Camille Nitschky, executive director of the Children’s Grief Center, was appreciative of the work the SVSU Student Association did to make Battle of the Valleys a success. 

“We have been honored to be the beneficiary this year,” Nitschky said. “Being part of this incredible team ― the Student Association, planning, being on campus to do outreach and create awareness about who we are ― has been an experience we will cherish. Most importantly someone may have learned about our mission and that we are here to support them in their grief and that they are not alone. That’s really the most important thing of all.   

“Thank you to all the students, student organizations, the Greek communities, our amazing SVSU interns, and all the businesses who supported this wonderful event with their time, talents and treasure. We’re here to stay and Battle of the Valleys was just the beginning of the great things we can do together.”  

Koenigsknecht also praised the Children’s Grief Center for its involvement. 
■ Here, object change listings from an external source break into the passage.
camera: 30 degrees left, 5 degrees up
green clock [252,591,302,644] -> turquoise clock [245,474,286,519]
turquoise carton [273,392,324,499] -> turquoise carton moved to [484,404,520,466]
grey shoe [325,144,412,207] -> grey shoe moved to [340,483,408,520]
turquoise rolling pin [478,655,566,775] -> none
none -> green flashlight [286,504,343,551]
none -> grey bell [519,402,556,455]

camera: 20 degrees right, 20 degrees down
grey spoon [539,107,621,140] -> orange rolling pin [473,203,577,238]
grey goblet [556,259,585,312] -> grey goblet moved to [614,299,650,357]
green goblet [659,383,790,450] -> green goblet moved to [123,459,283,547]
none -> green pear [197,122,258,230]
“The Children’s Grief Center was at every event, which was great to see. They really engaged with our students and invited them to volunteer at the Children’s Grief Center meetings, and they now have a long list of potential volunteers.” 
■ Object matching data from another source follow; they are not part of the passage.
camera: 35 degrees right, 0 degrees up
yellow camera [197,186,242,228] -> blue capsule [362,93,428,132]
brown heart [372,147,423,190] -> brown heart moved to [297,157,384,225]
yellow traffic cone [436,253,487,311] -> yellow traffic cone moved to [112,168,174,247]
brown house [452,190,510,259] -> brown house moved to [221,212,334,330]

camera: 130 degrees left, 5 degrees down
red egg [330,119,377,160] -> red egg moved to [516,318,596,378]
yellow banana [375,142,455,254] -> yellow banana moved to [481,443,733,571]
Nitschky and her team valued the opportunity to participate. “We loved being part of the everyday outreach on campus. Being able to share our mission with students, pass out our little heart pins and witness the engagement of the entire student body in raising awareness and funds for our grief center was amazing.” 

She said the Center will use the funds to directly support the groups in Bay City, Midland and Saginaw, and also to purchase supplies and to provide onsite peer support school grief groups, including a group at SVSU, for students who have experienced a death. Further, the funds will help the Center meet a matching grant of $100,000 from the Herbert H. and Grace A. Dow Foundation. 

Battle of the Valleys harnesses the friendly rivalry between SVSU and GVSU to raise funds for charitable organizations in each university’s respective community. After GVSU stepped down from the competition in 2019, SVSU continued the fundraising initiative as “Battle of the Valley.” In 2021, GVSU re-joined the competition, and the friendly rivalry was back in action. 

This year, SVSU’s fundraising total eclipsed the total of the last two years combined. This was the 14th year that SVSU won the competition, which began in 2003. In 2019 and 2020, SVSU held its own fundraising effort because GVSU had withdrawn from the competition.  

Koenigsknecht suspects Grand Valley’s re-entry into the competition may be part of the reason for this year’s outstanding success. 

"We had a huge jump from last year,” she said, “which may be because Grand Valley is back in the competition and more students are back on campus.”